High fuel prices and the cost-of-living crisis are affecting summer driving plans, with 58 per cent of drivers likely to cancel or limit road trips due to financial pressures. This concern is more pronounced among younger drivers, with 66 per cent of those aged 18 to 34 and 62 per cent of those aged 35 to 54 feeling the pinch.

“Canadian motorists are well aware of the crucial role tire maintenance plays in optimizing efficiency and EV range,” said Carol Hochu, president of TRAC. “However, our findings reveal a pressing need for more education about how to do tire care right. This is especially true among younger drivers, who show a heightened interest in EVs but lack essential tire maintenance knowledge.”
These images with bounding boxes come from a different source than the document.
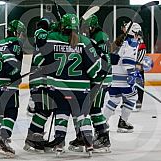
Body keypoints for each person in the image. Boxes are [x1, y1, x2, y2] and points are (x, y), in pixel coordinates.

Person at [29, 13, 106, 156]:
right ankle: (88, 143)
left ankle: (59, 143)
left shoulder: (52, 38)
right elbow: (94, 69)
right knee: (83, 115)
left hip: (58, 87)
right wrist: (98, 75)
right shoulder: (84, 41)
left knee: (62, 113)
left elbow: (39, 59)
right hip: (80, 88)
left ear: (62, 26)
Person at [68, 14, 112, 152]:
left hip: (101, 77)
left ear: (92, 27)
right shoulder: (95, 37)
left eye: (87, 28)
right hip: (97, 77)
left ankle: (104, 138)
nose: (85, 31)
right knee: (86, 109)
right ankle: (82, 136)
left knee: (94, 109)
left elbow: (103, 57)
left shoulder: (100, 36)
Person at [0, 20, 26, 158]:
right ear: (17, 32)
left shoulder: (0, 43)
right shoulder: (14, 43)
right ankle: (2, 139)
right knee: (11, 110)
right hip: (5, 84)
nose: (22, 37)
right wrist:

Here are other key findings from the TRAC study:

  • 81 per cent believe that high living costs make proper tire inflation more important than ever
  • 95 per cent understand that proper tire inflation is essential to vehicle safety

Despite high awareness, there are significant gaps in knowledge about proper tire inflation, particularly among younger drivers:

  • Only 24 per cent of drivers check tire inflation pressures monthly as recommended, dropping to 18 per cent among drivers aged 18 to 34.
  • 62 per cent are unaware that inflation pressures should be measured when tires are cold, increasing to 69 per cent among younger drivers.
  • 32 per cent mistakenly refer to the air pressure stamped on the tire’s sidewall, which is the maximum pressure, not the recommended level.
  • 12 per cent rely on visual inspections or do not know how to determine proper tire inflation, rising to 19 per cent among younger drivers.

Industry studies, TRAC noted, show that properly inflated tires can improve gas mileage by 0.6 per cent on average, with potential increases up to 3 per cent. Underinflated tires can lower gas mileage by 0.2 per cent for each 1 PSI drop in pressure.